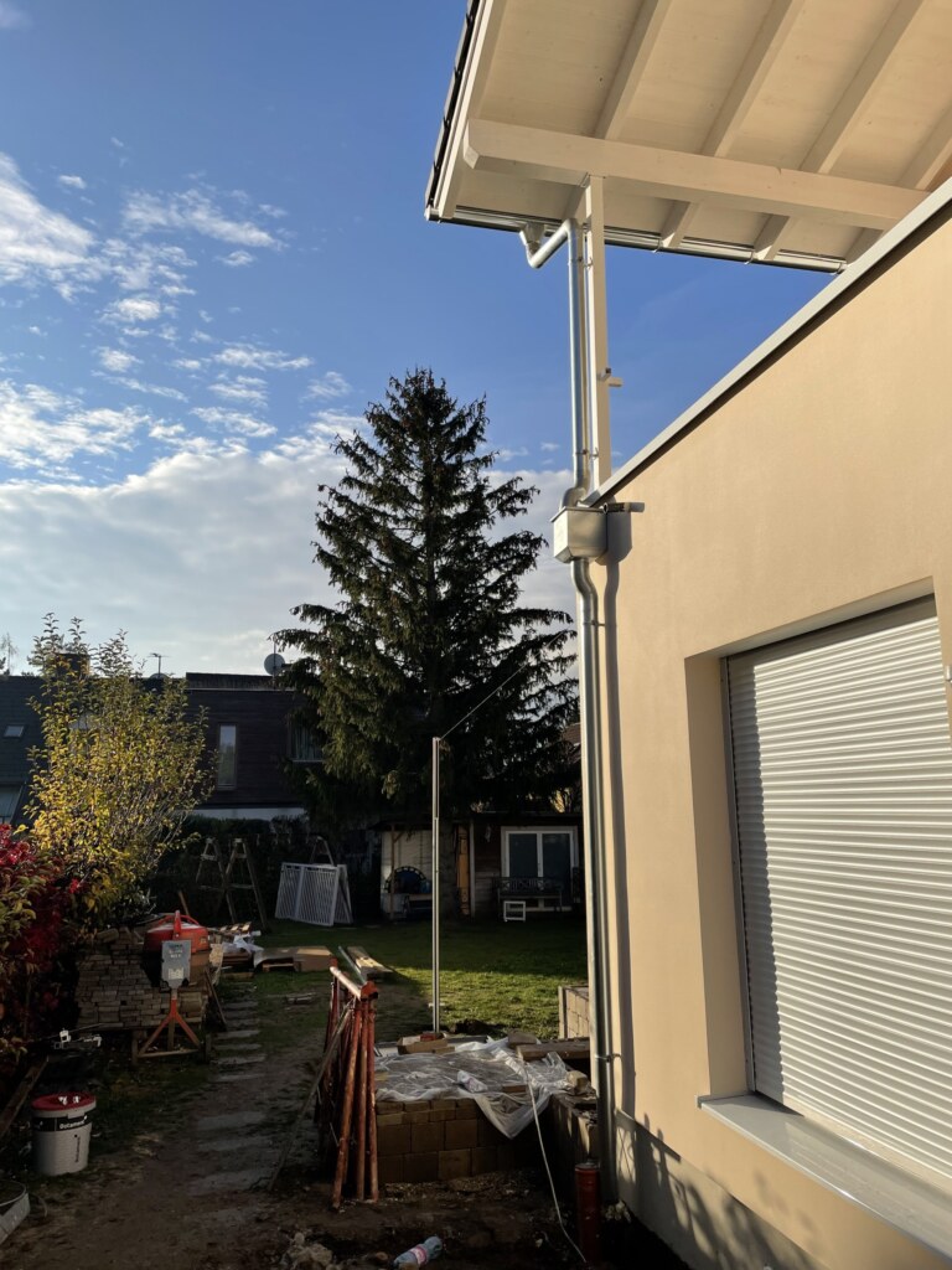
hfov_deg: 53.1
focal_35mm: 26
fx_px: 953
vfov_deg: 67.3
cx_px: 476
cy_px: 635
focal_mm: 4.2
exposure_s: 1/5291
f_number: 1.6
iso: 32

Instructions to follow: I would like the material above returned exactly as it stands, without its pictures.

Your response:
hfov_deg: 53.1
focal_35mm: 26
fx_px: 953
vfov_deg: 67.3
cx_px: 476
cy_px: 635
focal_mm: 4.2
exposure_s: 1/5291
f_number: 1.6
iso: 32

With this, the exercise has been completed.